Okullarda kullanılan akıllı telefon ve tabletler eğitime zararlı mı?
Öğrencilerin okullara akıllı telefon getirmelerinin eğitime katkı sunmayacağını söyleyen Eğitimciler Birliği Sendikası (Eğitim-Bir-Sen) Genel Sekreteri Talat Yavuz, bunun için yasal zeminin oluşturulması gerektiğini belirtti.
Okullarda kullanılan akıllı telefon ve tabletlerin eğitime zararları hakkında İLKHA muhabirine konuşan Eğitim-Bir-Sen Genel Sekreteri Talat Yavuz, dünya genelinde akıllı telefonların okullarda yasaklanmasının tavsiye edildiğini söyledi.
"Akıllı telefonlarla birlikte televizyonlarla ilgili yaptığımız uyarı çok masumca kaldı"
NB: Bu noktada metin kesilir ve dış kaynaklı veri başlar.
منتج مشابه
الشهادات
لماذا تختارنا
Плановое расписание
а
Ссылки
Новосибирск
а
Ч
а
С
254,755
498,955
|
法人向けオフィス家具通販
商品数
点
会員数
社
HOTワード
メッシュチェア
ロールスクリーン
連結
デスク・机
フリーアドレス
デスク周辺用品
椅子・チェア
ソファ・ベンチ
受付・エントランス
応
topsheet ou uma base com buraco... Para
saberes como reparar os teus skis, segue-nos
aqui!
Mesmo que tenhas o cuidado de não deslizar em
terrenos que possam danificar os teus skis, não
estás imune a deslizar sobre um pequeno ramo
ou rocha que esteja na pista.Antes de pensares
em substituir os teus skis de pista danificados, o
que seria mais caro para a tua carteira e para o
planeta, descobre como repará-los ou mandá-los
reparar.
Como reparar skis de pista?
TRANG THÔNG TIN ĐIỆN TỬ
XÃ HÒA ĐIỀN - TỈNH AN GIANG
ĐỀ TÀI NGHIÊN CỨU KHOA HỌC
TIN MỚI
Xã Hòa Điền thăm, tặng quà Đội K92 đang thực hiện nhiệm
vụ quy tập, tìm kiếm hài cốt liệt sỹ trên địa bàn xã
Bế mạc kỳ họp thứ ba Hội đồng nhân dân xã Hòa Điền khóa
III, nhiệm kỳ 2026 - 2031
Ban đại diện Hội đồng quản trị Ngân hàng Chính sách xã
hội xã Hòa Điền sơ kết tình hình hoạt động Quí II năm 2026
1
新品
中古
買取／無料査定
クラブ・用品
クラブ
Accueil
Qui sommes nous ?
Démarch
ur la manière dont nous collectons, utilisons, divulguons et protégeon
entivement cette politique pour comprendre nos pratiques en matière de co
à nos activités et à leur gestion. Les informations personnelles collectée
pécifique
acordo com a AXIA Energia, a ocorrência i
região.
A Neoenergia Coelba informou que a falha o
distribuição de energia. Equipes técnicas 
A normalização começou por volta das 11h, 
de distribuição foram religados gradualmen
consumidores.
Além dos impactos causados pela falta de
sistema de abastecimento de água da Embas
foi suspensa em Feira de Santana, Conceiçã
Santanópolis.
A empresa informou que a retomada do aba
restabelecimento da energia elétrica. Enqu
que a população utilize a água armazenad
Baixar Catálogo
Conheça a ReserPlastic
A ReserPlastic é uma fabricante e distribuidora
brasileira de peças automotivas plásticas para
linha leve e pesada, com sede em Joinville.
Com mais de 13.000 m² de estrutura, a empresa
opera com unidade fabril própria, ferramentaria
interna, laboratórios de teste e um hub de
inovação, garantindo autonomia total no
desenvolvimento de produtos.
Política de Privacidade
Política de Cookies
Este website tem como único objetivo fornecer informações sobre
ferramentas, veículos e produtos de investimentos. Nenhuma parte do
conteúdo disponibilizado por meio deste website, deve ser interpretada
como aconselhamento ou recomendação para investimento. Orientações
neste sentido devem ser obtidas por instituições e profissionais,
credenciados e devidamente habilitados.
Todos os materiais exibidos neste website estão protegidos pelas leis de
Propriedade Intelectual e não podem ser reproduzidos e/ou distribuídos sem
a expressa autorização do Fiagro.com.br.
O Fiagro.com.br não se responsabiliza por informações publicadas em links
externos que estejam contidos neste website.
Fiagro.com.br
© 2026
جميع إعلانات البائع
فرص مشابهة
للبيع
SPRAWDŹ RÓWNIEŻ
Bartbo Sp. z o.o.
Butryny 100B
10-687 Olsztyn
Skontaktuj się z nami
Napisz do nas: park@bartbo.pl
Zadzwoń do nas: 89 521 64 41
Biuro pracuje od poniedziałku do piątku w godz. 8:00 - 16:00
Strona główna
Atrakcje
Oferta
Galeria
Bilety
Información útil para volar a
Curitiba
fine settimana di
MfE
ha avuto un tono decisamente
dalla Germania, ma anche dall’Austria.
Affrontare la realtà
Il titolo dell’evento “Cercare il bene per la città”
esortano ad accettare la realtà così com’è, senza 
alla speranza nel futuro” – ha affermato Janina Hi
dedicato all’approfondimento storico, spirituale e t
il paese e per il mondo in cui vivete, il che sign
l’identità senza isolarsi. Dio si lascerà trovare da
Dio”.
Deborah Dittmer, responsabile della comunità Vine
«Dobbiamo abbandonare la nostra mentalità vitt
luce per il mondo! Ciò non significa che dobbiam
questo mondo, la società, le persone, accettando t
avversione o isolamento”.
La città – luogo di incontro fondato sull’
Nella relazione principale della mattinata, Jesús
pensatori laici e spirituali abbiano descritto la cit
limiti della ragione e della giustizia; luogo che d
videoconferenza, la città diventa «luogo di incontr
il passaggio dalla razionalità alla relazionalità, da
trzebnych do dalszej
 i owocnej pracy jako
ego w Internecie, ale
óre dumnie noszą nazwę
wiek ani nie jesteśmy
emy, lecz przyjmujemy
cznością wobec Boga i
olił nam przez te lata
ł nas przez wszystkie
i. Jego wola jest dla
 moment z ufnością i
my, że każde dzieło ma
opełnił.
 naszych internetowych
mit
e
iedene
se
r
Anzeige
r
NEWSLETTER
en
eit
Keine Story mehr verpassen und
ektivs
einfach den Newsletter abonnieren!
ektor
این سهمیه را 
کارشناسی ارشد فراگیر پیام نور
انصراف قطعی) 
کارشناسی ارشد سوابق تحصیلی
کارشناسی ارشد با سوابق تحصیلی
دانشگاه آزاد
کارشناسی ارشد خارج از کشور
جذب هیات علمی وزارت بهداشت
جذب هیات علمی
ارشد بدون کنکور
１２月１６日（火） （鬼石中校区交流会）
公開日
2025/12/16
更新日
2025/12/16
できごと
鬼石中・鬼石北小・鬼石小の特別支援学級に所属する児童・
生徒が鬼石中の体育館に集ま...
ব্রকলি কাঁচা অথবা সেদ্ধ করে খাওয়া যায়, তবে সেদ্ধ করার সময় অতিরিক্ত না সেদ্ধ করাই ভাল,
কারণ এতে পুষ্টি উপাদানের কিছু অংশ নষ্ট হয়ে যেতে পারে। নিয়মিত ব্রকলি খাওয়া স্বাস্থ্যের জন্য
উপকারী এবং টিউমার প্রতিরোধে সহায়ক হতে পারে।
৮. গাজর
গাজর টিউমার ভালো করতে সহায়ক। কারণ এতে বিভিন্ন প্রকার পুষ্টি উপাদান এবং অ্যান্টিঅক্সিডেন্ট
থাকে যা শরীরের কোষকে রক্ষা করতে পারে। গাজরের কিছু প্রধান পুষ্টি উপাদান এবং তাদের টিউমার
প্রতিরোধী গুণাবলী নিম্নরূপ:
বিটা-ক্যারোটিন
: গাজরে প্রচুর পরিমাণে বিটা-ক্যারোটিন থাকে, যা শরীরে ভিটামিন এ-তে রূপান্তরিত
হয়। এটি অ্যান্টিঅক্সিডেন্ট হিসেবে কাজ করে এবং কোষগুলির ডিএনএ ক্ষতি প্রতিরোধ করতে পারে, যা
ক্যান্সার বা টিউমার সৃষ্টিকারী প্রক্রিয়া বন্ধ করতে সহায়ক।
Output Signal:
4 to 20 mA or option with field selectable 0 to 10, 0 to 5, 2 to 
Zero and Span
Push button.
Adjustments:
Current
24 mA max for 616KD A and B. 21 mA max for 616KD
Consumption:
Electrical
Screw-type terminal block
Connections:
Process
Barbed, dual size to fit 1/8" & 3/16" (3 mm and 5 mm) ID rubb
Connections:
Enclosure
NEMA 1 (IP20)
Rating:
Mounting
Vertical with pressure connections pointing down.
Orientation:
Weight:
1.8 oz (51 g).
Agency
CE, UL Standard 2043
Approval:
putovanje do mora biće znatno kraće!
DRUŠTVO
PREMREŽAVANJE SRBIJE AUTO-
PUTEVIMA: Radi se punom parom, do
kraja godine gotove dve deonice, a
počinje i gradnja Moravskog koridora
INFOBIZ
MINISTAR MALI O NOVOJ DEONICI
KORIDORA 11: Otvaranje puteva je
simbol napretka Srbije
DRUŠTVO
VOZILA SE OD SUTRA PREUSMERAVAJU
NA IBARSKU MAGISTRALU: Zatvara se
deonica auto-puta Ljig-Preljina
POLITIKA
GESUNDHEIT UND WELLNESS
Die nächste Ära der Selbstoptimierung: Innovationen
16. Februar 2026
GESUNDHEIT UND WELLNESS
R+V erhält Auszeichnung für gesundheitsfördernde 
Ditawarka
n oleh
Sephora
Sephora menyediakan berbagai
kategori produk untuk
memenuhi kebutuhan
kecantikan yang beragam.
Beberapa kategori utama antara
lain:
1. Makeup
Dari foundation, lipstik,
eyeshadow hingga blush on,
Yavuz, "Teknolojik aletler doğru kullanıldığında eğitime katkısı olan, öğrencilerin bilgiye hızlı ulaştığı yönüyle imkan, avantaj artıyor. Ama artık giderek bağımlılık düzeyinde mücadele edilmesi gereken bir bağımlılık aşamasına geliyor. Özellikle internet ortamında sosyal medyadaki içeriklerin zararlı olduğu öğrencilerin orada daha çok kalarak derslerinden, sosyal hayatlarından ve sporundan ödün verdiği için bu bir problemdir. Bu problem bütün dünya genelindedir. Olabildiğince bir kurala bağlamak gerekir. Olabildiğince önlem alınması gerekir çünkü söylediğimiz zor bir şeydir. Bunu ne kadar başarırsak çocuklarımız hayata o kadar hazırlanmış olur. Daha önce televizyonlarla ilgili uyarılar yapıyorduk. Sosyal medyada kaybettiği süre azımsanmayacak kadardır. Akıllı telefonlarla birlikte televizyonlarla ilgili yaptığımız uyarı çok masumca kaldı. Dünya bunun farkındadır. Okul idareleri, rehber öğretmenleri ve sivil toplum kuruluşları bunları bağımlılıkla mücadele kapsamına alması çok doğru bir uygulamadır. Eğitimcilerimiz de bu noktada duyarlı olması lazım. Öğretim yılı başında okullarda Milli Eğitim Bakanlığının cep telefonuyla sınıflara girme noktasında aldığı önlem çok yerinde bir karardır. En azından okuldayken ders saatleri içerisinde çocukların derse odaklanması ve kontrolde tutulması çok anlamlıdır." dedi.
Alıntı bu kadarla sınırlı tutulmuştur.